Material provided:

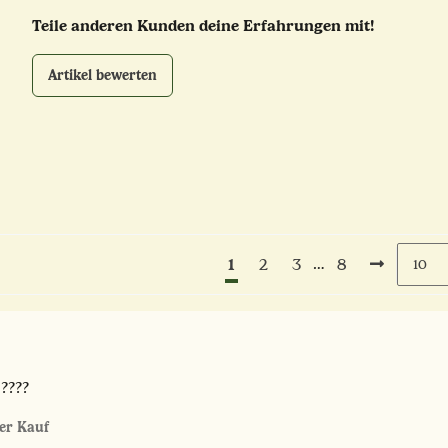
Teile anderen Kunden deine Erfahrungen mit!
Artikel bewerten
1
…
2
3
8
????
ter Kauf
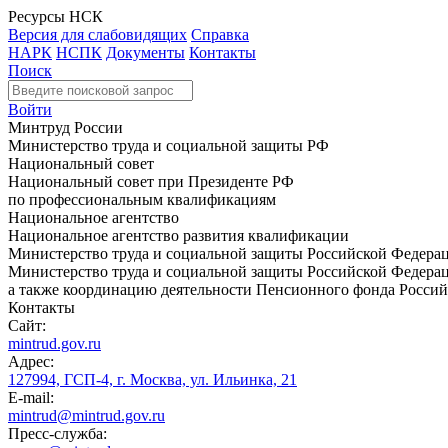
Ресурсы НСК
Версия для слабовидящих
Справка
НАРК
НСПК
Документы
Контакты
Поиск
Войти
Минтруд России
Министерство труда и социальной защиты РФ
Национальный совет
Национальный совет при Президенте РФ
по профессиональным квалификациям
Национальное агентство
Национальное агентство развития квалификации
Министерство труда и социальной защиты Российской Федера
Министерство труда и социальной защиты Российской Федераци
а также координацию деятельности Пенсионного фонда Россий
Контакты
Сайт:
mintrud.gov.ru
Адрес:
127994, ГСП-4, г. Москва, ул. Ильинка, 21
E-mail:
mintrud@mintrud.gov.ru
Пресс-служба:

Goal of the exercise: Format the text read from all of the items above as one numbered list, with each line as a separate entry and blank lines omitted. Leave the pictures out of the answer.

Output:
1. Teile anderen Kunden deine Erfahrungen mit!
2. Artikel bewerten
3. 1
4. …
5. 2
6. 3
7. 8
8. ????
9. ter Kauf
10. Ресурсы НСК
11. Версия для слабовидящих
12. Справка
13. НАРК
14. НСПК
15. Документы
16. Контакты
17. Поиск
18. Войти
19. Минтруд России
20. Министерство труда и социальной защиты РФ
21. Национальный совет
22. Национальный совет при Президенте РФ
23. по профессиональным квалификациям
24. Национальное агентство
25. Национальное агентство развития квалификации
26. Министерство труда и социальной защиты Российской Федера
27. Министерство труда и социальной защиты Российской Федераци
28. а также координацию деятельности Пенсионного фонда Россий
29. Контакты
30. Сайт:
31. mintrud.gov.ru
32. Адрес:
33. 127994, ГСП-4, г. Москва, ул. Ильинка, 21
34. E-mail:
35. mintrud@mintrud.gov.ru
36. Пресс-служба:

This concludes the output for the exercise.